• What the task asks: Although the records contain pictures, none belong in the copy: restate word for word only the lines from the one with "da biste objavili komentar." through the one with "Комбікорм від компанії", both included.

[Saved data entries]
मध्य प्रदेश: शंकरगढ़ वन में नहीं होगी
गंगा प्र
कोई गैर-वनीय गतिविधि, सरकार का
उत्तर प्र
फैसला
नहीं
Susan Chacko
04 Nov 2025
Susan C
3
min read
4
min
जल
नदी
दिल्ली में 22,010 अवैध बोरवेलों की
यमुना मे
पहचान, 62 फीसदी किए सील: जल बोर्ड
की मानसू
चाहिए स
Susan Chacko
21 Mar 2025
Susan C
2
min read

...

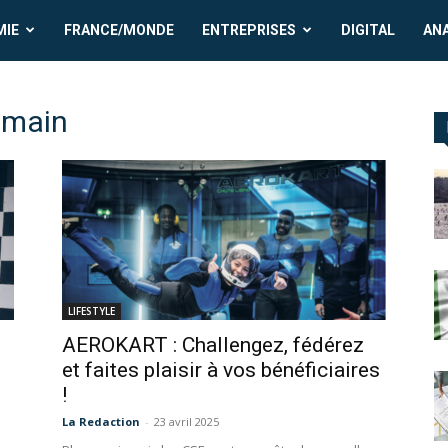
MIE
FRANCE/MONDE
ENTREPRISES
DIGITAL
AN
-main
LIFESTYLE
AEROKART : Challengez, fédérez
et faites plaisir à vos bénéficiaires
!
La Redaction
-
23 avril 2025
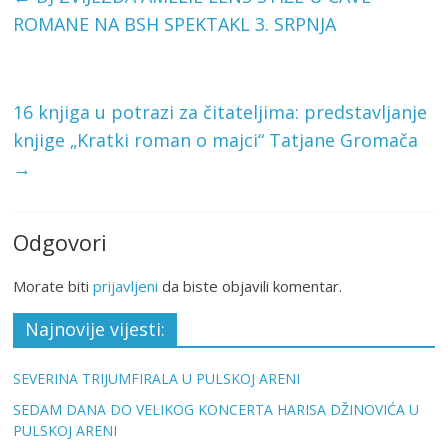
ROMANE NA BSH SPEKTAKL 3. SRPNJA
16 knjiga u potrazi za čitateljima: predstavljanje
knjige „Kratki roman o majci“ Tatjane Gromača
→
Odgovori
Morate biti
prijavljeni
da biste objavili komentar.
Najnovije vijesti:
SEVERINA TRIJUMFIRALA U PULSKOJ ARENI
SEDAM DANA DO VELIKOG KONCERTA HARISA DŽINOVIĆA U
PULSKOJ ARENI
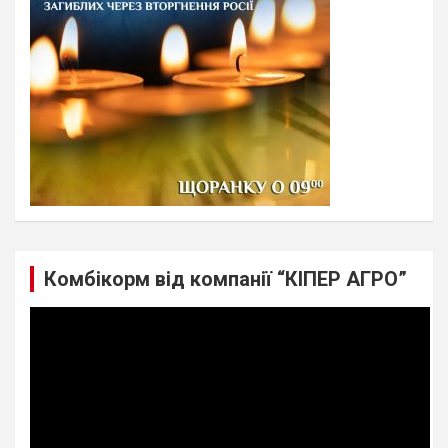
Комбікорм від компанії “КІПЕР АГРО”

• Exercise response:
da biste objavili komentar.
Najnovije vijesti:
SEVERINA TRIJUMFIRALA U PULSKOJ ARENI
SEDAM DANA DO VELIKOG KONCERTA HARISA DŽINOVIĆA U
PULSKOJ ARENI
Комбікорм від компанії “КІПЕР АГРО”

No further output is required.